Paylaş
ODTÜ Görsel İşitsel Sistemler Araştırma ve Uygulama Merkezi (GİSAM) geçen yıl kadınların politikadaki durumunu ele alan bir araştırma yapmıştı. Bu araştırmada 1961-1995 yılları arasındaki rakamlara bakıldığında bilinen bir gerçek bütün keskinliğiyle ortaya çıkıyor:
Milletvekili adayı kadınların sayısı erkeklerin yüzde 10'unu hiç geçmiyor. Milletvekillerine baktığımızda da şunu görüyoruz: Erkek adayların en az yüzde 10'u milletvekili olurken, kadınlarda özellikle son yıllarda bu oran hiç yakalanamıyor. 1991'de 245 kadın adaydan 8'i, 1995'te 582 kadın adaydan 13'ü seçilebilmiş sadece.
Genel seçimlerde ‘‘kadınlardan aksesuvar’’ durumu böyle sürerken, yerel seçimlerde de farklı bir tablo yok.

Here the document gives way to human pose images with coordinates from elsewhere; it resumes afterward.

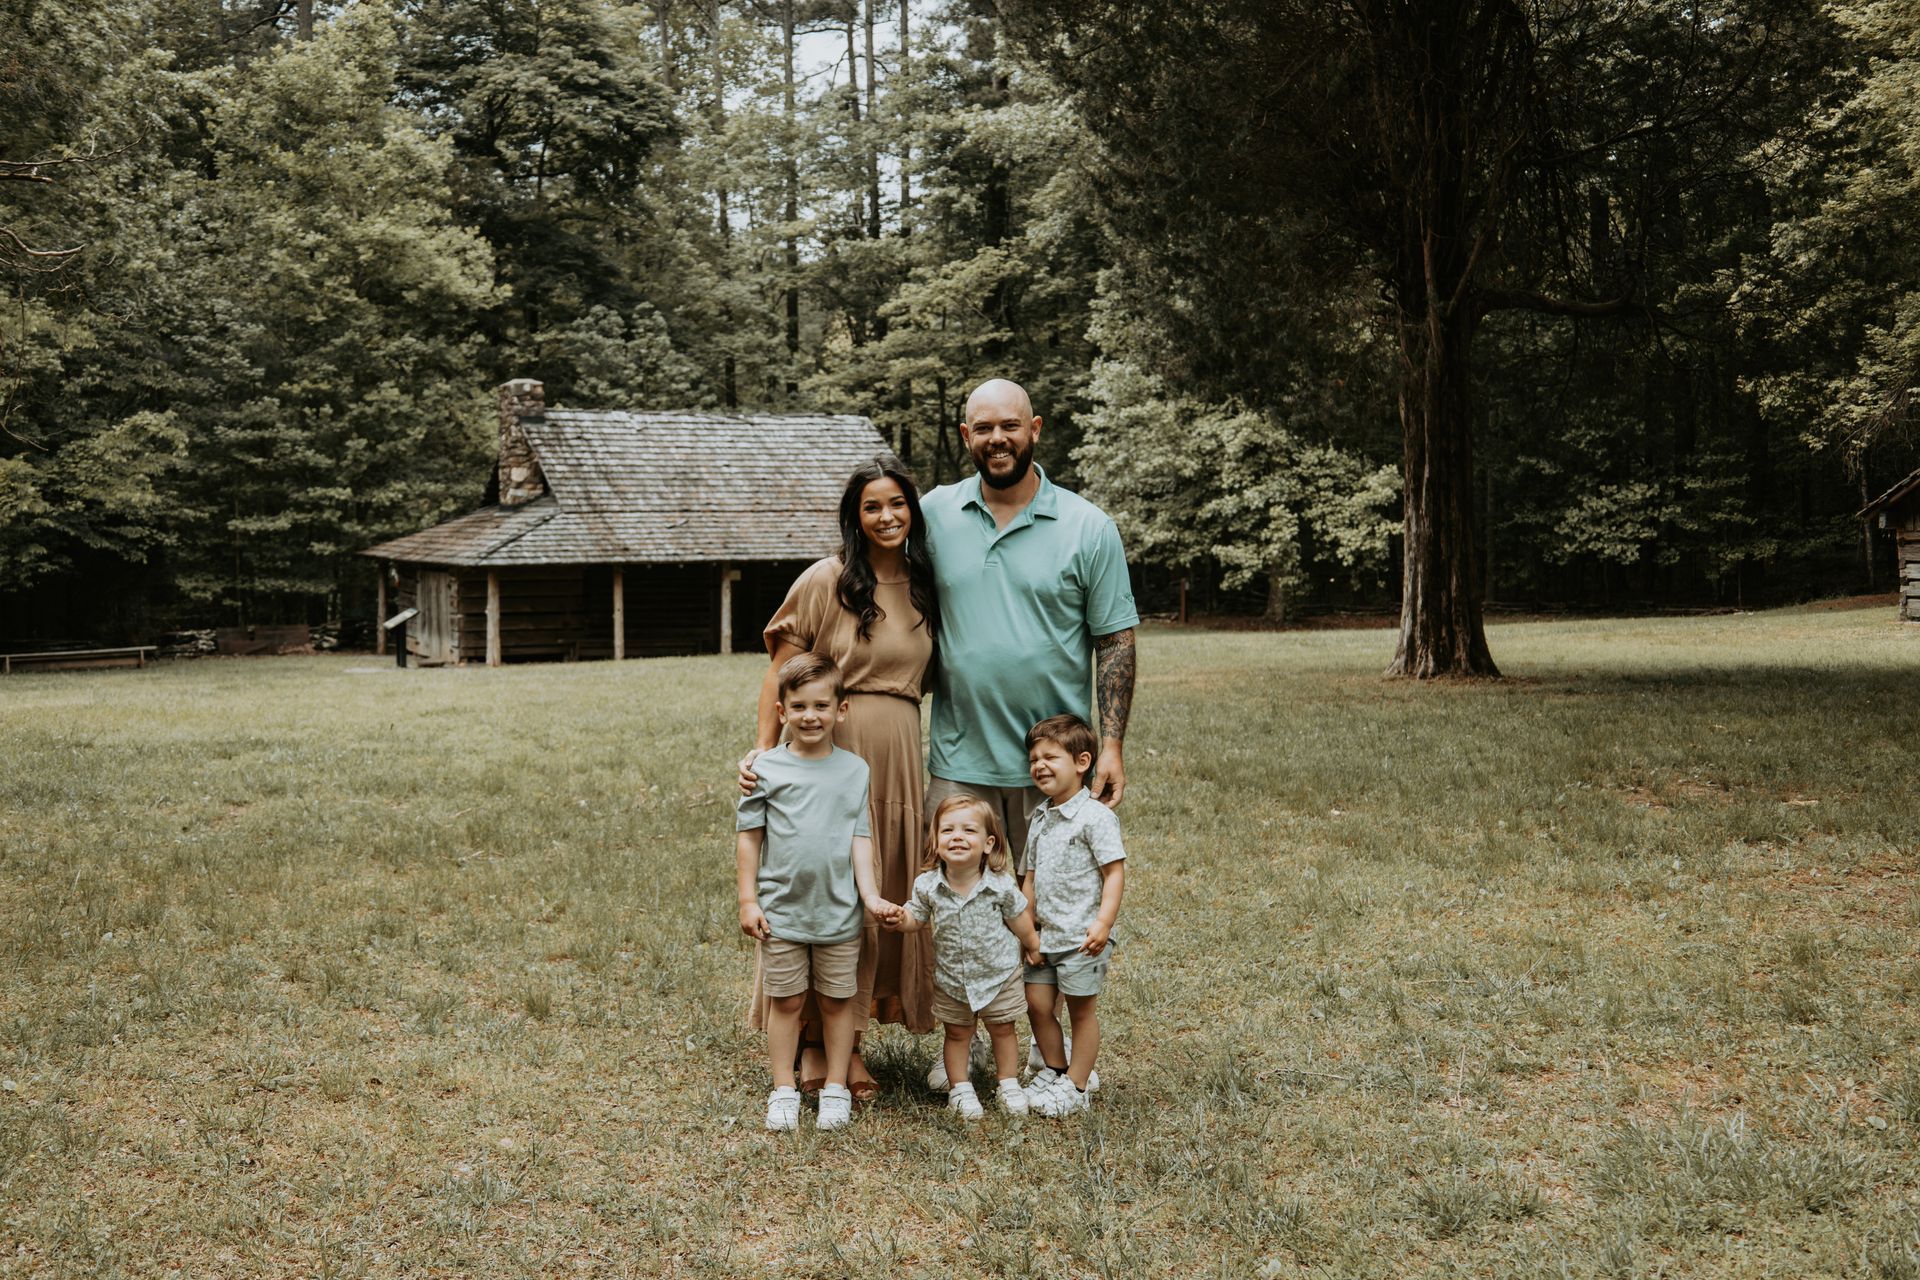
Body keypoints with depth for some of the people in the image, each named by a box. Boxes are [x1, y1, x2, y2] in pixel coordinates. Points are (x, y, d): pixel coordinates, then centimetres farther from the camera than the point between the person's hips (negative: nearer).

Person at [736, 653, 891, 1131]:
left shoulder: (855, 769, 2)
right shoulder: (767, 768, -4)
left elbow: (861, 837, 3)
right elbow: (748, 835, 0)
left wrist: (869, 894, -6)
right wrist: (748, 899, -3)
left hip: (839, 912, 1)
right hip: (781, 912, -1)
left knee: (837, 1001, 11)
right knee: (784, 1001, 8)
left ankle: (836, 1087, 24)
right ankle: (783, 1090, 20)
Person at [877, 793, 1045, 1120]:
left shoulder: (1000, 886, -20)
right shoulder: (927, 885, -17)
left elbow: (1019, 918, -3)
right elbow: (917, 919, -4)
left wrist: (1032, 947, 12)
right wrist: (901, 919, -26)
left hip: (999, 973, -1)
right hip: (951, 979, 1)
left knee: (1002, 1029, 15)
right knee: (957, 1033, 15)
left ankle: (1009, 1084, 34)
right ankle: (961, 1088, 31)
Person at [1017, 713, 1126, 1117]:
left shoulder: (1096, 817, -12)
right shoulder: (1040, 818, 11)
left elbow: (1115, 872, -15)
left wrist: (1103, 922, -25)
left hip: (1081, 936, -7)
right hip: (1044, 934, 7)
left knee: (1081, 1008, 4)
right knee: (1037, 1004, 10)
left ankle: (1076, 1087, 14)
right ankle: (1054, 1069, 30)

Bir Gülay Atığ'ımız vardı; yolsuzlukta, yağmacılıkta, cehalette ve zeka düzeyinde erkekleri de geride bıraktı.
Halbuki politikaya belediyeden başlamak, bugün gerçekten yapabilecek bir şeyi olan siyasetçiler için çok önemli bir basamak.

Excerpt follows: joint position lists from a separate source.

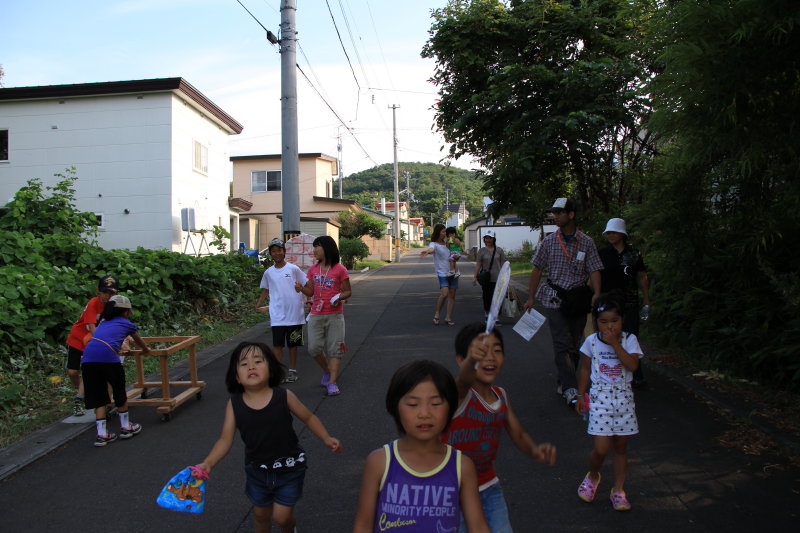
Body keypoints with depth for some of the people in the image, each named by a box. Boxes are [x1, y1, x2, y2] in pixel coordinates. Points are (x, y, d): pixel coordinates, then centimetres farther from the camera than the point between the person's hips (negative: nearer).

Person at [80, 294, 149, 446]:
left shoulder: (103, 322, 31)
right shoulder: (127, 324, 19)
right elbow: (140, 342, 37)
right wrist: (145, 350, 59)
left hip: (88, 358, 5)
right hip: (108, 356, -5)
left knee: (99, 397, 15)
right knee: (120, 392, 16)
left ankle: (101, 434, 13)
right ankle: (125, 427, 28)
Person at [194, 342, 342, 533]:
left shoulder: (284, 396, -17)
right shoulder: (234, 404, -13)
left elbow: (308, 417, -2)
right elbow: (225, 440, -9)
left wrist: (327, 439, -12)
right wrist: (208, 464, -23)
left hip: (289, 468, -2)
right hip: (257, 471, 2)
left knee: (282, 516, 4)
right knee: (261, 514, 21)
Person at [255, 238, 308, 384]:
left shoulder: (293, 269, -1)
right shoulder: (268, 272, 7)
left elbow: (306, 286, 5)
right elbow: (265, 290, 18)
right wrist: (258, 305, 6)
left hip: (294, 313, -1)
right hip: (277, 315, 2)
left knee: (293, 344, 9)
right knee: (277, 344, -1)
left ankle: (292, 370, 22)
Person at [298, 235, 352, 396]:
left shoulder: (339, 269, -5)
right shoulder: (313, 269, 8)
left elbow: (348, 291, -1)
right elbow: (311, 291, 11)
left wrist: (339, 297, -21)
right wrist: (301, 288, -9)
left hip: (334, 315, -4)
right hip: (316, 315, 4)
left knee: (334, 349, -3)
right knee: (314, 348, 1)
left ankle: (332, 382, 0)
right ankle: (328, 371, 26)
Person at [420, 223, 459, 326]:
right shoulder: (434, 244, -6)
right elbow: (431, 248, -30)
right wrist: (427, 251, -54)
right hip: (442, 272, -6)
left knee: (452, 295, 4)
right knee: (444, 293, -21)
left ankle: (448, 318, 12)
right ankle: (436, 315, -3)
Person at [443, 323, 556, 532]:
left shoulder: (501, 396, -3)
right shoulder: (459, 394, -22)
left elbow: (519, 435, 7)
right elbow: (464, 381, -46)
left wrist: (534, 450, -16)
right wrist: (471, 361, -69)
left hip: (488, 488, 5)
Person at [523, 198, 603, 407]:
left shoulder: (586, 242, 2)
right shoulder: (549, 241, 2)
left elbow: (594, 270, -1)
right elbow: (537, 269, 6)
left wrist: (597, 294, -17)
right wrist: (531, 298, 4)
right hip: (555, 300, -2)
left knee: (573, 345, 10)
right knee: (563, 345, -9)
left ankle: (563, 382, 24)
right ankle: (570, 389, -11)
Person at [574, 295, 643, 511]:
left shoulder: (629, 340, -3)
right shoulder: (592, 341, -1)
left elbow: (632, 365, -18)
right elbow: (585, 369, 8)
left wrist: (615, 344, -20)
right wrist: (580, 395, 9)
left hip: (623, 398, 1)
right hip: (600, 397, -1)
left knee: (620, 446, 10)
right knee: (601, 448, -7)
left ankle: (618, 490, 25)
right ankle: (593, 476, 23)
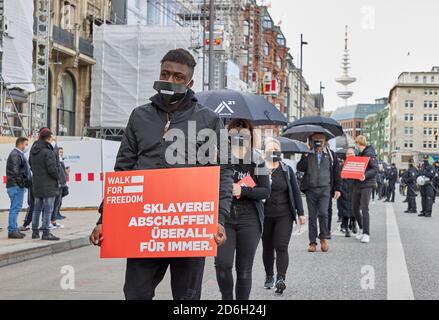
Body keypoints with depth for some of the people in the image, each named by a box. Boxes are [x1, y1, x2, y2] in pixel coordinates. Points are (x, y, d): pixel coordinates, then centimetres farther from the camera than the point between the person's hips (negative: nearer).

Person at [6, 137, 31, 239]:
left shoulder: (19, 154, 21)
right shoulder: (15, 155, -12)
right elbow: (15, 171, -19)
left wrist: (24, 184, 17)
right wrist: (22, 183, -18)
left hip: (18, 186, 11)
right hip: (16, 186, -11)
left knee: (16, 208, 13)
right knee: (15, 208, -10)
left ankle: (14, 229, 19)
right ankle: (12, 231, -10)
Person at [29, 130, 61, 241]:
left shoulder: (33, 152, 9)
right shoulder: (48, 152, -17)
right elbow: (52, 168, -20)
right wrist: (57, 177, -3)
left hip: (36, 185, 8)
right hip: (48, 186, -8)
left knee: (37, 209, 15)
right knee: (48, 209, -4)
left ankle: (35, 232, 21)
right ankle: (46, 233, -4)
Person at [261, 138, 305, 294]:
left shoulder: (287, 170, 5)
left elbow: (295, 192, 7)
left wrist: (300, 213, 3)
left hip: (284, 215, 0)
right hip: (265, 216, 1)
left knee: (281, 246, -11)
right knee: (267, 248, 10)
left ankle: (281, 279, -15)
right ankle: (269, 277, 26)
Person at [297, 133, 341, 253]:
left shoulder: (330, 155, 8)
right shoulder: (307, 155, 7)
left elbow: (336, 172, 10)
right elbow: (300, 168, -6)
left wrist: (337, 189, 5)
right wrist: (305, 155, -13)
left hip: (325, 189, -1)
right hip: (310, 190, 1)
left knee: (323, 213, -15)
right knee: (312, 216, 4)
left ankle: (324, 238, 4)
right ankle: (312, 242, 10)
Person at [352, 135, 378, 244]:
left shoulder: (369, 154, -8)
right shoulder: (359, 154, 17)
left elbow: (375, 168, -15)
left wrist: (366, 175, -29)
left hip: (367, 184, -8)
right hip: (357, 184, 8)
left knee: (364, 209, -12)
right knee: (355, 208, 11)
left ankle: (366, 234, -9)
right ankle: (361, 228, 29)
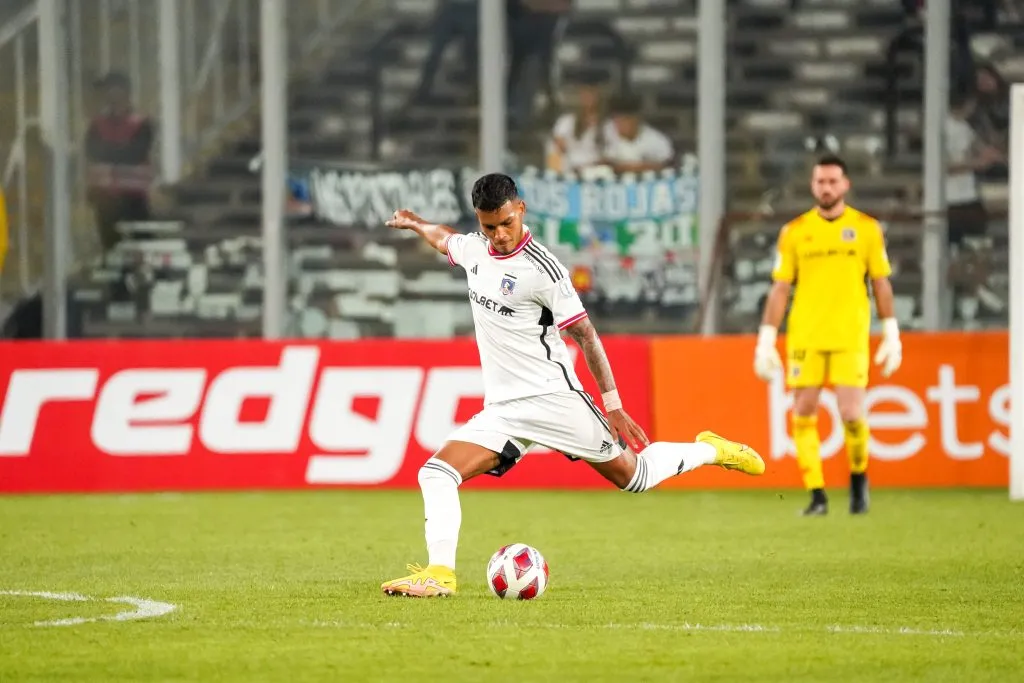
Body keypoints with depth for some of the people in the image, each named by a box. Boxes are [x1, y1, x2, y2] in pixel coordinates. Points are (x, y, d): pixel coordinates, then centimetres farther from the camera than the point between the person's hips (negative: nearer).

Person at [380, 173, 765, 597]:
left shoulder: (541, 269, -15)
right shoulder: (474, 250, 4)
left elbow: (585, 335, -9)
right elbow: (445, 240, 32)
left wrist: (613, 406, -8)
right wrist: (414, 224, 46)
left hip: (551, 397, -6)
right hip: (501, 409, 6)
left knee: (633, 477, 5)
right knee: (436, 474, -14)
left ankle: (712, 451, 29)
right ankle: (439, 573, -17)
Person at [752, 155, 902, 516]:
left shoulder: (866, 228, 4)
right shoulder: (794, 231, 4)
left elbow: (881, 283, 9)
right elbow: (780, 289, 5)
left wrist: (891, 335, 4)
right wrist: (766, 341, 0)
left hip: (850, 338, -1)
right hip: (805, 337, 1)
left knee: (851, 416, -9)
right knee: (803, 415, -3)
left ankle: (858, 476, 19)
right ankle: (816, 495, 6)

Birincisi, belediye, politikacıyı seçmenleriyle içiçe yaşamaya zorluyor.
İkincisi, belediyecinin olanakları milletvekillerinden çok daha fazla.
Üçüncüsü, genç bir politikacı için belediyecilik hiçbir yerde elde edemeyeceği zengin bir tecrübe birikimi.
Bunlar güzel de, kadınlar ne yapmalı?
Seçilebilir bir belediye başkanı adayı olmak için partilerinin il ve ilçe teşkilatlarının kurduğu çeteye teslim mi olmalı? Seçildiğinde o çeteyle birlikte seçmenlerini mi soymalı?
Belki de kadınların politikaya farklı bir damga vurması ancak bugünkü politik sistemin değişmesiyle mümkün. Belki de bu ikisi birbirinden ayrılamayacak iki sorun.